The case of Golaknath v. State of Punjab, decided in 1967, is a landmark judgment of the Supreme Court of India that had a profound impact on the Constitution of India, particularly on the power of Parliament to amend the Constitution.
The Golaknath family owned over 500 acres of farmland in Punjab. However, the Punjab Security and Land Tenures Act restricted the amount of land a family could own to 30 standard acres. Excess land was to be declared 'surplus' and redistributed. The Golaknath family challenged the constitutionality of this Act.
The key legal issue revolved around whether Parliament had the power to amend the Constitution so as to abridge any of the Fundamental Rights enshrined in Part III of the Constitution. This issue arose in the context of the First, Fourth, and Seventeenth Amendments to the Constitution, which had been enacted to implement land reform laws and were challenged by the petitioners.
Supreme Court Judgment:
- The Supreme Court, in a narrow 6-5 decision, ruled that Parliament does not have the power to amend the Constitution in a way that takes away or abridges the Fundamental Rights outlined in Part III.
- The Court overruled its earlier decisions in the Sankari Prasad and Sajjan Singh cases, where it had held that Parliament had wide powers to amend any part of the Constitution, including Fundamental Rights.
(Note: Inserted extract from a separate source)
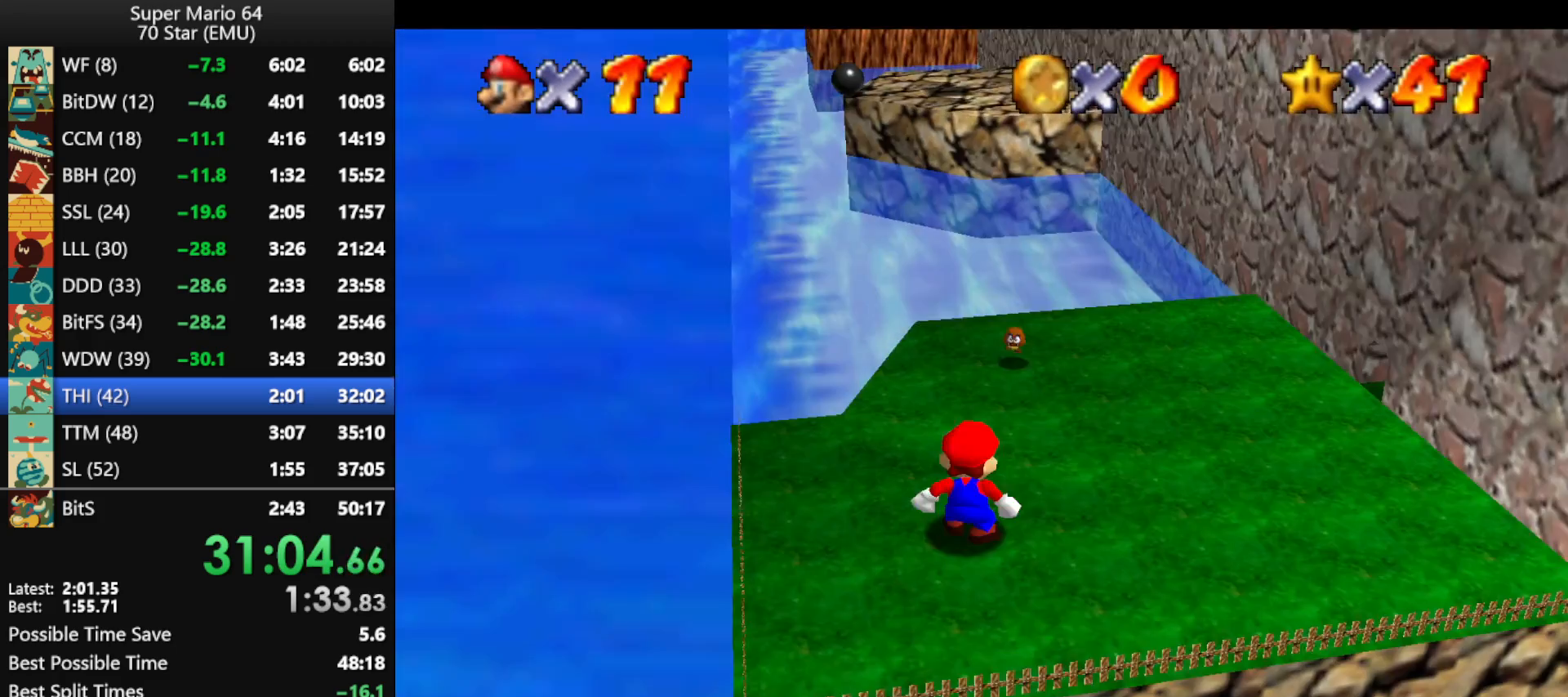
{"buttons": ["A"], "left_stick": "up-right", "events": []}
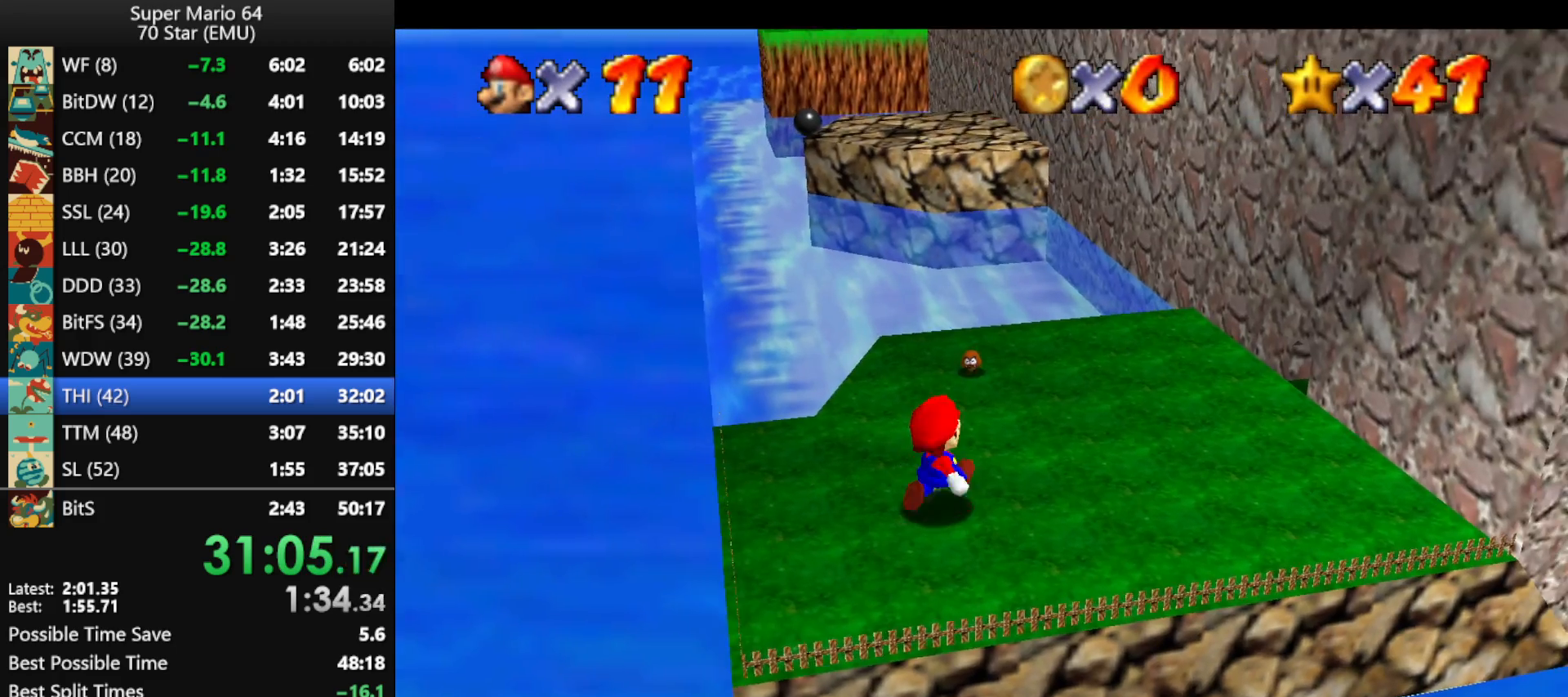
{"buttons": [], "left_stick": "up", "events": [[100, "B", "down"], [167, "A", "up"], [167, "B", "up"], [433, "left_stick", "up"]]}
- The judgment was based on the premise that the Constitution had given a transcendental position to Fundamental Rights, and they were immutable to the extent of being immune to the amending power of Parliament.
Significance of the Judgment:
1. Constitutional Amendment as a 'Law': The Court held that an amendment under Article 368 is a 'law' within the meaning of Article 13(2) and therefore, if it violates any Fundamental Right, it may be declared void.
2. Inviolability of Fundamental Rights: This judgment established the doctrine that Fundamental Rights cannot be abridged, taken away, or abrogated by Parliament through constitutional amendments.
3. Trigger for the Basic Structure Doctrine: Although the Golaknath case did not explicitly mention the 'Basic Structure' doctrine, it set the stage for its development in the subsequent Kesavananda Bharati case.
- The ruling in the Golaknath case prompted a significant constitutional response. In 1971, the 24th Amendment to the Constitution was passed, which amended Article 13 and Article 368 to expressly exclude constitutional amendments from being "law" within the meaning of Article 13, thereby aiming to remove the restriction that the Golaknath case had placed on Parliament's amending power.
- The 25th Amendment, enacted in the same year, was another response to this judgment, aiming to immunise land reform laws from judicial review.
The Golaknath v. State of Punjab case is a seminal judgment in the annals of Indian constitutional law, representing a critical moment in the evolving relationship between the judiciary and the legislature in India. Its implications continue to influence the constitutional discourse around the power of parliamentary amendments and the sanctity of Fundamental Rights.